O Sing unto the Lord by Andrew Gant
Author:Andrew Gant
Language: eng
Format: epub
Publisher: Profile
Part of one of Handel’s several settings of As Pants the Hart. The words are from Tate and Brady’s ‘new’ version of the psalter, the music, unusually for Handel, is for voices and ‘continuo’ alone, without orchestra. The ‘ground bass’ is another unusual feature: a tribute to his predecessor at the Chapel Royal, Henry Purcell, perhaps? A delicious touch of theatricality intrudes in the interjections of the chorus, as if from behind a pillar: ‘where is now thy God?’

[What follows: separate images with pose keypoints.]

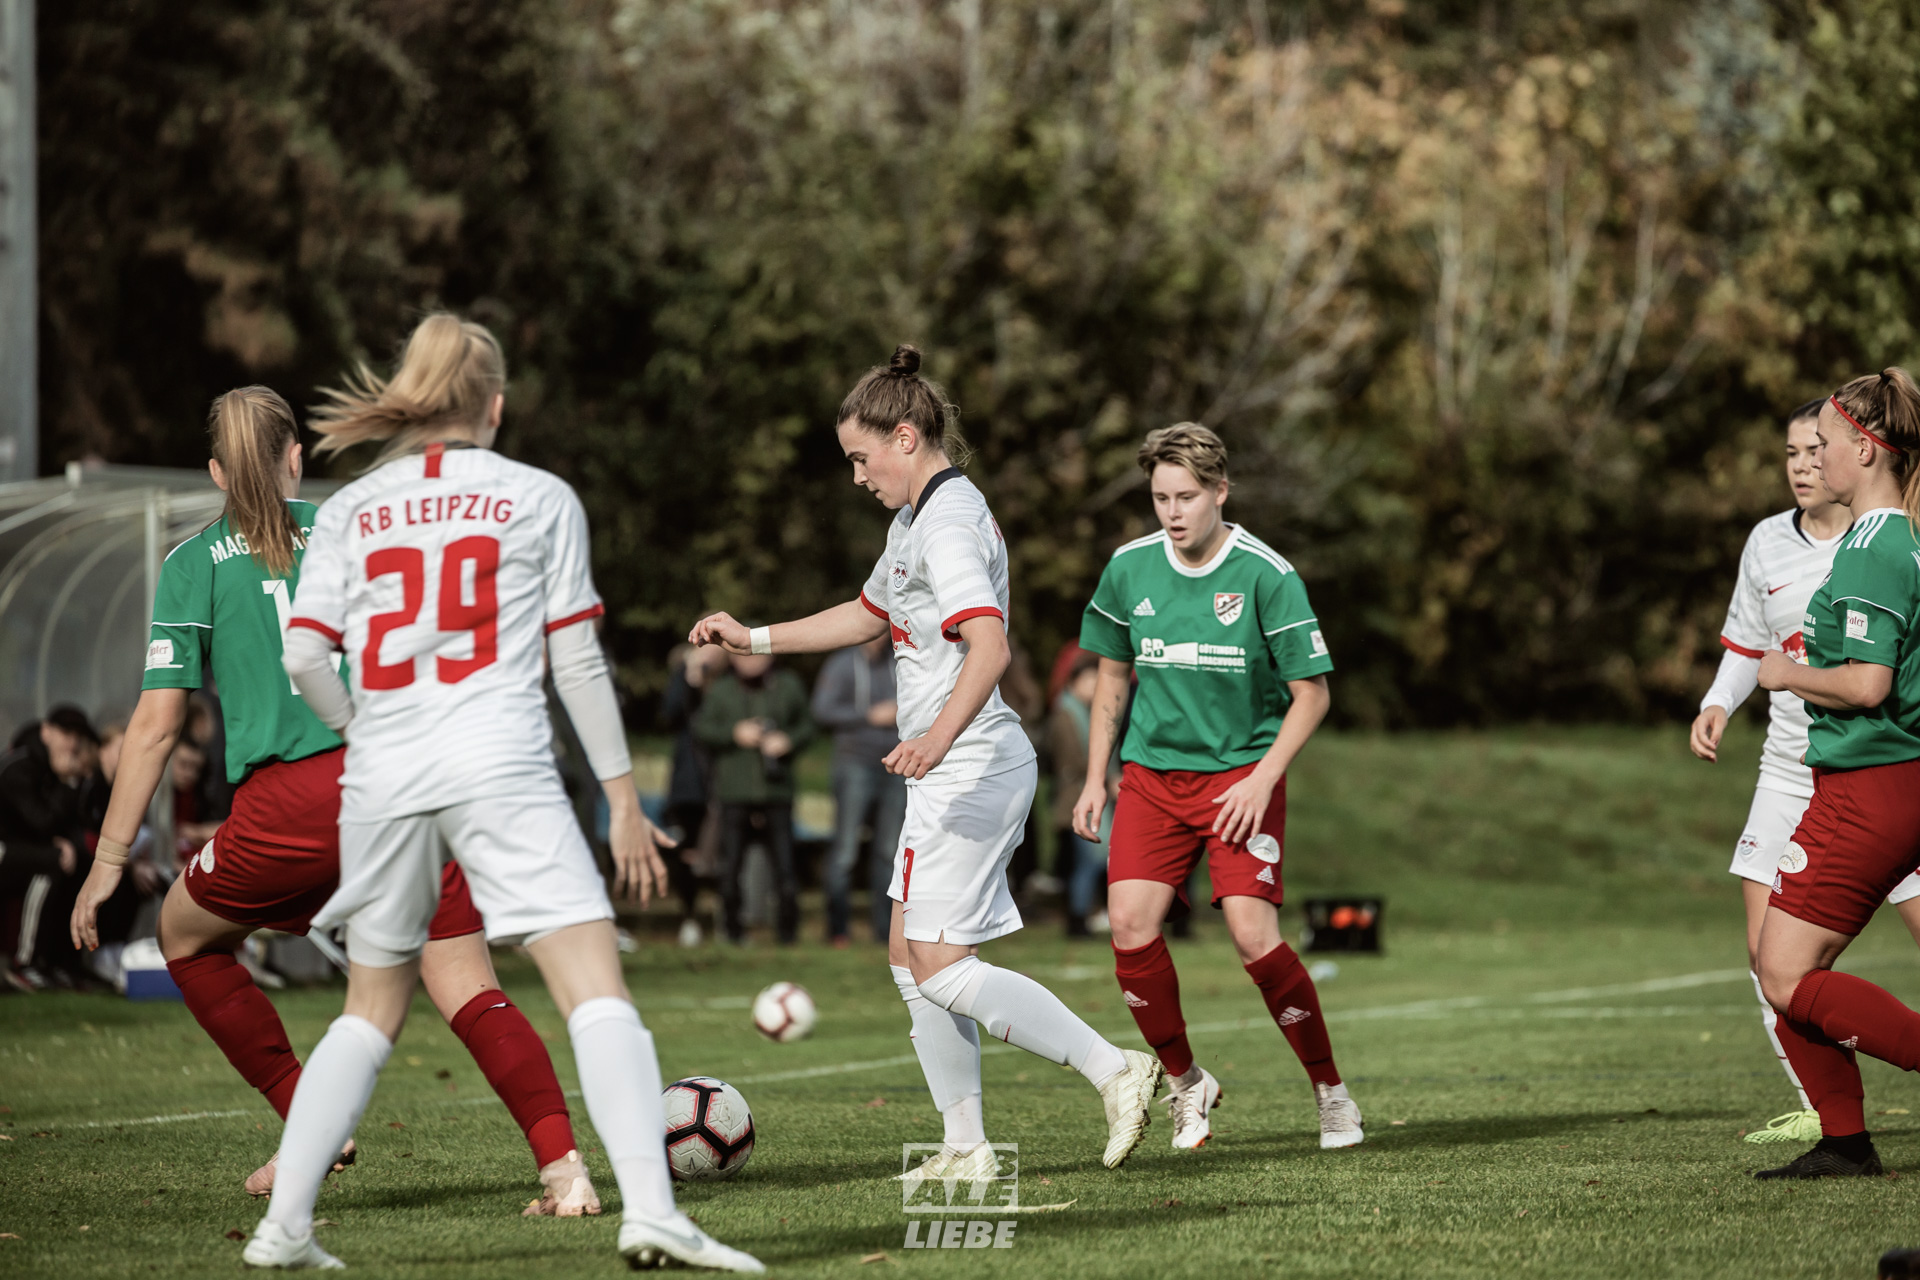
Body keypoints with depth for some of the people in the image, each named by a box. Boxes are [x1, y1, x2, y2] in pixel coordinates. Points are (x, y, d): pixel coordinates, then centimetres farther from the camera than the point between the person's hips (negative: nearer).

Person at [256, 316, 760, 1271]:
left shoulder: (350, 511, 12)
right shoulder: (539, 499, 7)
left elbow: (305, 655, 3)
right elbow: (575, 659, 4)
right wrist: (622, 797, 8)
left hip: (382, 778, 4)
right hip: (500, 767, -4)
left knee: (372, 1009, 18)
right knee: (595, 985, -9)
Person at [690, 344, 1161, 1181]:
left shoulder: (948, 523, -16)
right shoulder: (917, 519, 17)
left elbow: (990, 648, -29)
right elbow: (869, 616, 33)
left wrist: (938, 736, -43)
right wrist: (753, 639, 33)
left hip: (972, 765, -11)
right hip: (953, 772, 11)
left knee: (940, 965, -13)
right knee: (910, 955, 11)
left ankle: (1114, 1070, -14)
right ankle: (966, 1147, 13)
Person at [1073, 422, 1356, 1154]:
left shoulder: (1266, 576, -11)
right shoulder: (1128, 569, 1)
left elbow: (1312, 692, -6)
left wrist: (1261, 780, -15)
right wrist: (1095, 778, 11)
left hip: (1240, 774, -4)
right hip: (1151, 774, 4)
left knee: (1254, 938, -16)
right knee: (1130, 927, -14)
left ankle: (1330, 1089, 3)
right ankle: (1185, 1082, 7)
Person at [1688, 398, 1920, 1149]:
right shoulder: (1767, 544, 6)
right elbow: (1746, 644, 18)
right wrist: (1718, 705, 2)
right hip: (1792, 772, 5)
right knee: (1769, 949, -4)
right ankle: (1819, 1111, 8)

Almost all of Handel’s sacred music required an orchestra. This added colour, certainly, but also length and expense, aspects which by no means went unremarked in his day. Among the Chapel Royal music is a setting of the psalm-text As Pants the Hart, which avoids these problems by casting the accompaniment for organ alone, with a cello doubling the bass, an arrangement known as a ‘continuo’ anthem. The scholar Donald Burrows has forensically filleted Handel’s settings of this text and identified no fewer than five separate versions (though even something as apparently straightforward as counting them is complicated by Handel’s habit of borrowing and reworking music from one to another, making it difficult sometimes to say where a ‘version’ of an existing piece turns into a discrete new work). But, whatever its parentage, the Chapel Royal setting works beautifully. Intriguingly, Handel combines parts of Tate and Brady’s metrical rendering of this psalm from their New Version of the Psalms of David, still something of a novelty, with the ‘prose’ text from the Book of Common Prayer, allowing the measured elegance of enlightenment verse to flow seamlessly into something more impassioned and earthy, just as the music moves from suspension-laden chorus to solo and duet and back again. The piece is in several short sections (not really ‘movements’), including a charming little accompanied recitative for treble solo, with a written-out right-hand part for the organ, like a mini-symphony. It’s a delightful piece. When modern church choirs perform Handel’s music, organists often find themselves wrestling with the problem of how to adapt an orchestral conception for voices and organ. Here, Handel set out to solve that problem himself – and succeeded.
We have noted before that the presence of a great genius tends to make everyone else look a bit like also-rans. In the age of Purcell this may have been unfair on everyone else. In the age of Handel it probably wasn’t. England’s own Georgian composers were a bit like their Hanoverian masters: competent, admirable, and generally a bit dull.
In the first quarter of the eighteenth century William Croft continued to preside as the best Handelian who wasn’t Handel. He wrote much of the music for the coronation of George I in 1715, which indicates what a forgettable occasion it was, at least as far as the music was concerned. Croft’s most enduring music is his Funeral Sentences, written to provide a complete prayer-book burial service when sung alongside the single movement left by Henry Purcell, and the hymn tune ‘St Anne’, sung to the psalm-paraphrase ‘O God, our Help in Ages Past’ by his near-contemporary Isaac Watts.